_Instructions for the task:_
Exactly as they stand, repeat the lines from the one containing "text [150, 150, 1090, 412]" through the final line of the listing, both ends included, and nothing else; skip the pictures.

(Data Opens)

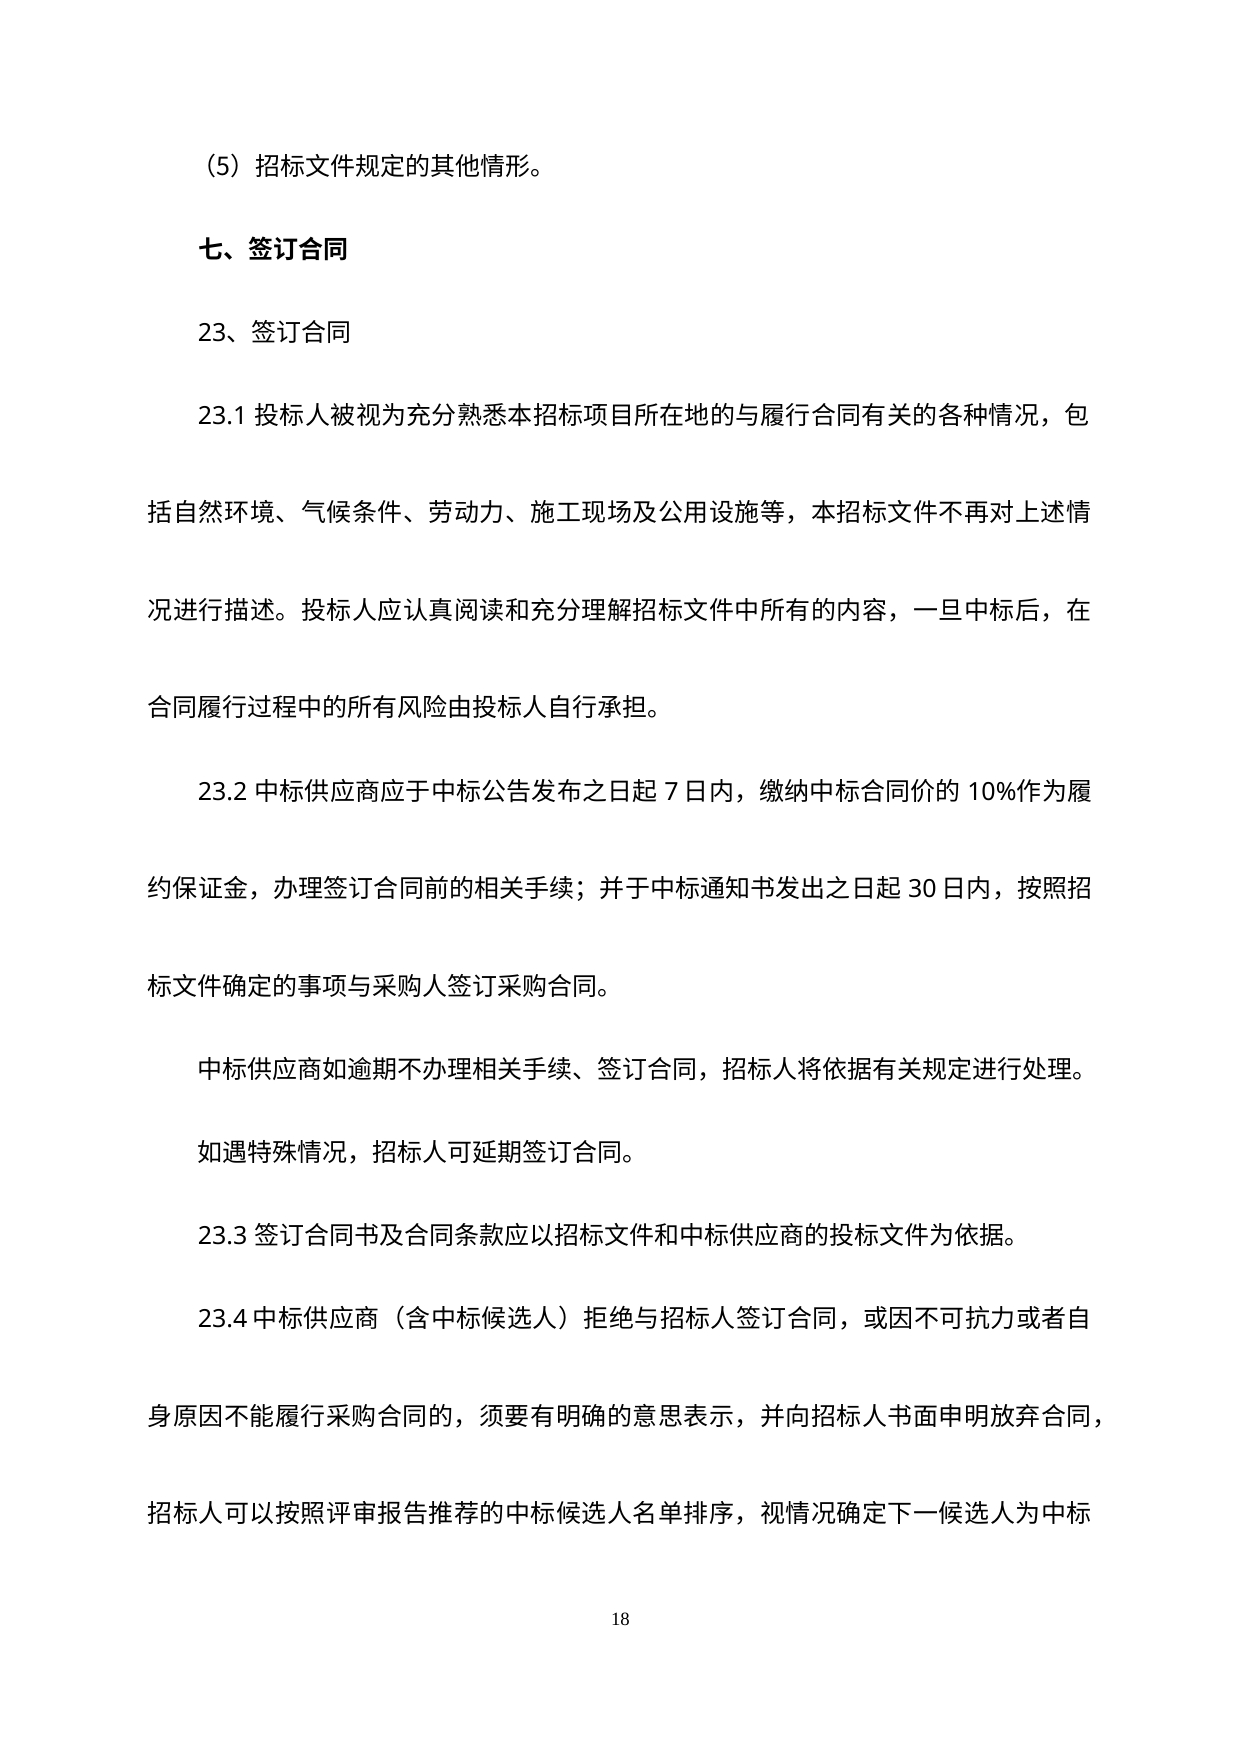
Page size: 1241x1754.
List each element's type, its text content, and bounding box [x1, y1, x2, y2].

text 中标供应商如逾期不办理相关手续、签订合同，招标人将依据有关规定进行处理。 [148, 1035, 1092, 1100]
text 23.1 投标人被视为充分熟悉本招标项目所在地的与履行合同有关的各种情况，包括自然环境、气候条件、劳动力、施工现场及公用设施等，本招标文件不再对上述情况进行描述。投标人应认真阅读和充分理解招标文件中所有的内容，一旦中标后，在合同履行过程中的所有风险由投标人自行承担。 [148, 381, 1092, 738]
text 如遇特殊情况，招标人可延期签订合同。 [148, 1118, 1092, 1183]
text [148, 1284, 1092, 1544]
list 签订合同 [148, 215, 1092, 280]
text 23、签订合同 [148, 298, 1092, 363]
list 招标文件规定的其他情形。 [148, 132, 1092, 197]
text 23.3 签订合同书及合同条款应以招标文件和中标供应商的投标文件为依据。 [148, 1201, 1092, 1266]
text 23.2 中标供应商应于中标公告发布之日起7日内，缴纳中标合同价的10%作为履约保证金，办理签订合同前的相关手续；并于中标通知书发出之日起30日内，按照招标文件确定的事项与采购人签订采购合同。 [148, 757, 1092, 1017]
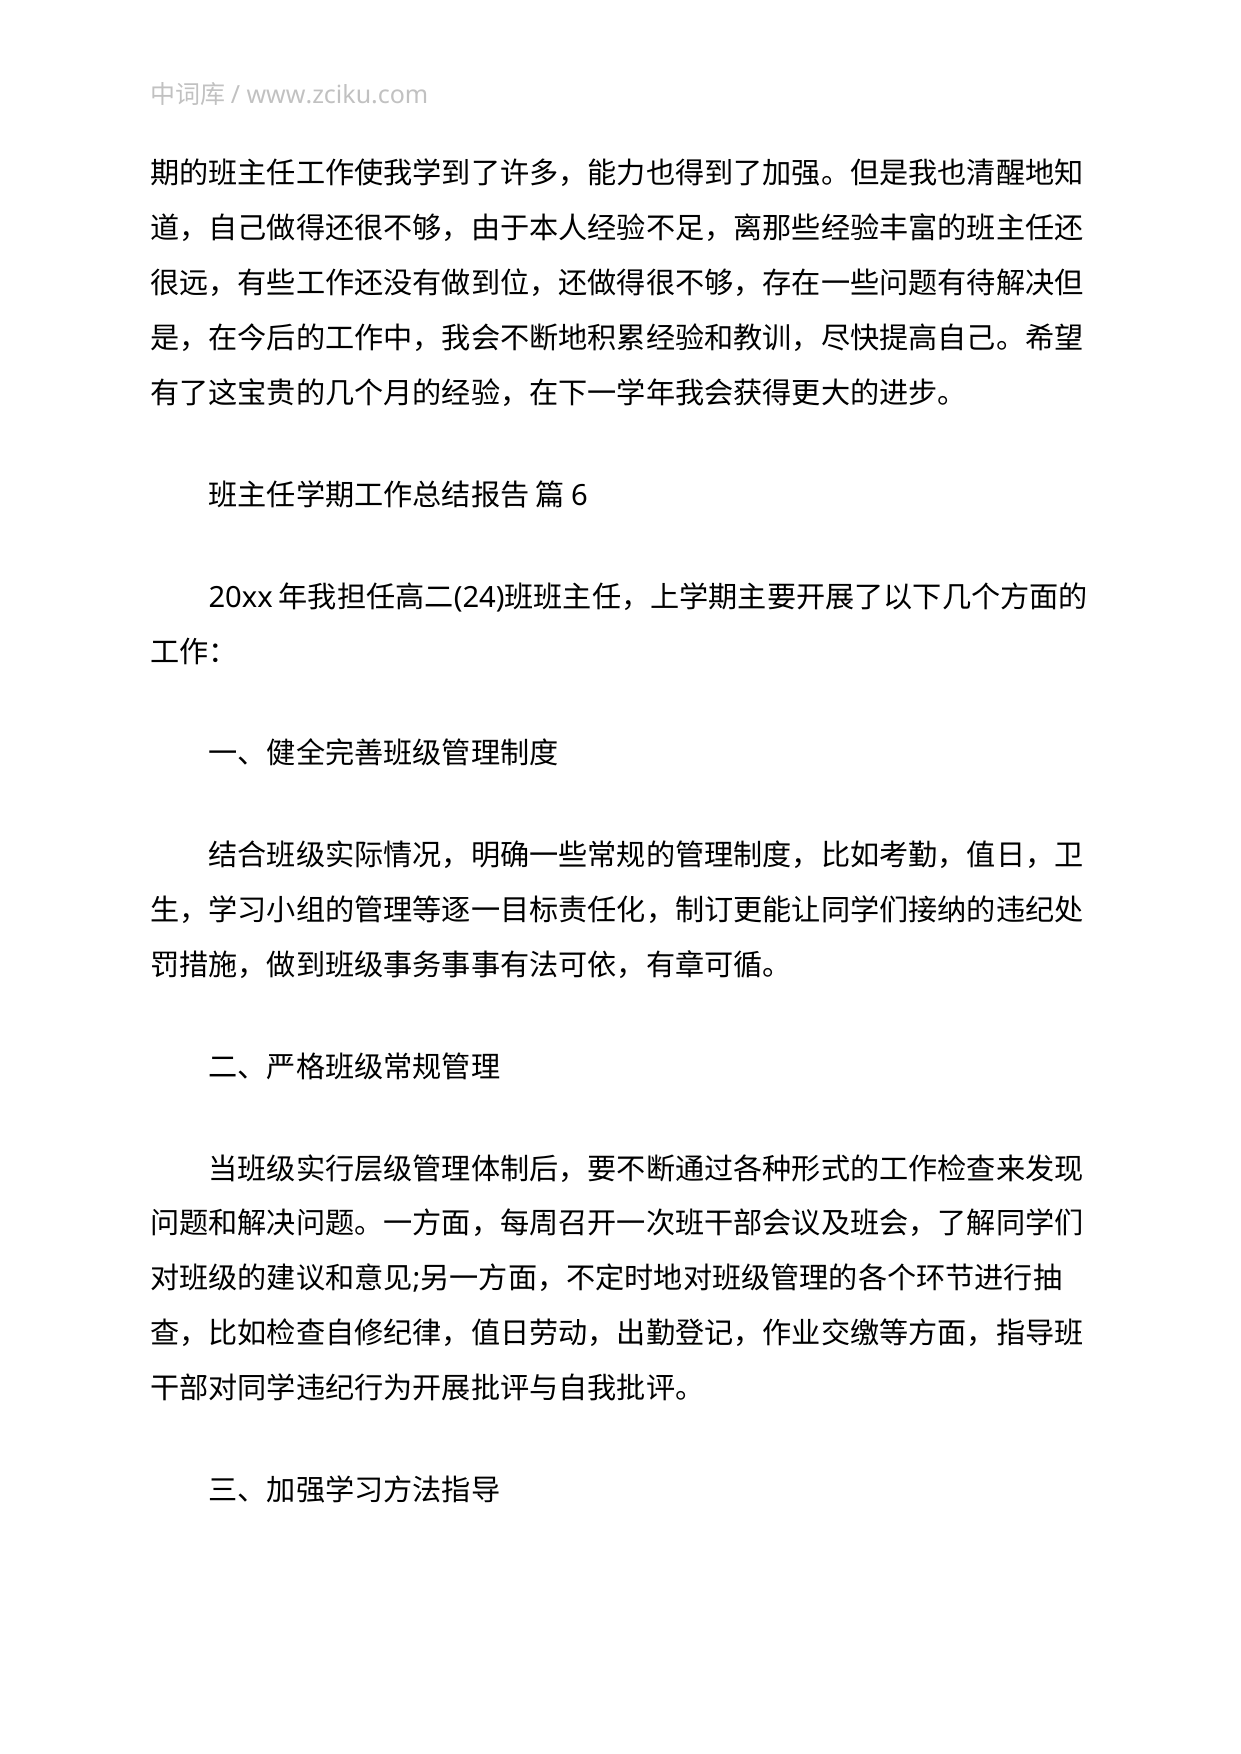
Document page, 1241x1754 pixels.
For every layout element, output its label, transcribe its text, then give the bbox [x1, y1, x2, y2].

text 20xx年我担任高二(24)班班主任，上学期主要开展了以下几个方面的工作： [150, 573, 1090, 671]
text 二、严格班级常规管理 [150, 1043, 1090, 1086]
text 结合班级实际情况，明确一些常规的管理制度，比如考勤，值日，卫生，学习小组的管理等逐一目标责任化，制订更能让同学们接纳的违纪处罚措施，做到班级事务事事有法可依，有章可循。 [150, 832, 1090, 984]
text 一、健全完善班级管理制度 [150, 730, 1090, 772]
text 当班级实行层级管理体制后，要不断通过各种形式的工作检查来发现问题和解决问题。一方面，每周召开一次班干部会议及班会，了解同学们对班级的建议和意见;另一方面，不定时地对班级管理的各个环节进行抽查，比如检查自修纪律，值日劳动，出勤登记，作业交缴等方面，指导班干部对同学违纪行为开展批评与自我批评。 [150, 1145, 1090, 1407]
text 三、加强学习方法指导 [150, 1467, 1090, 1509]
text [150, 150, 1090, 412]
text 班主任学期工作总结报告 篇6 [150, 471, 1090, 514]
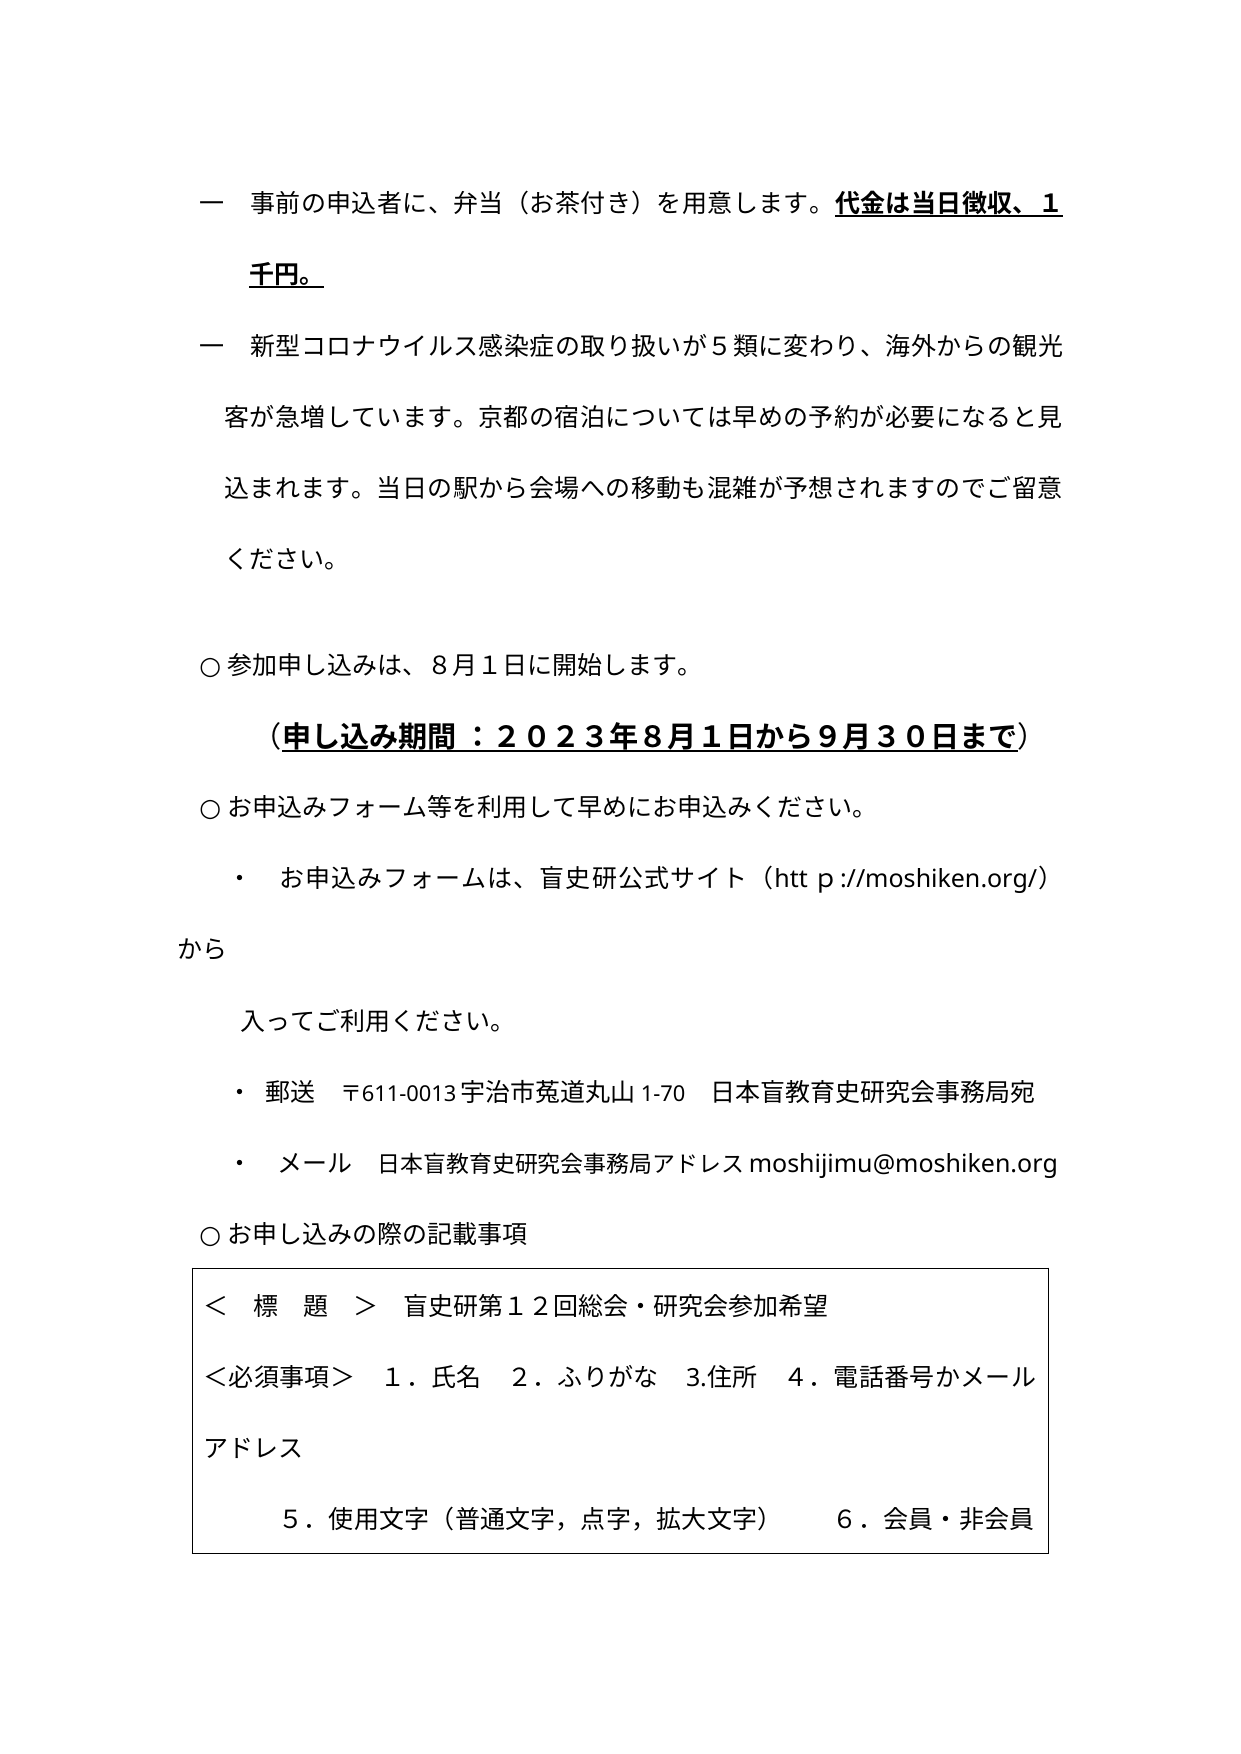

(Data Closes)

_Task solution:_
text [150, 150, 1090, 412]
text 班主任学期工作总结报告 篇6 [150, 471, 1090, 514]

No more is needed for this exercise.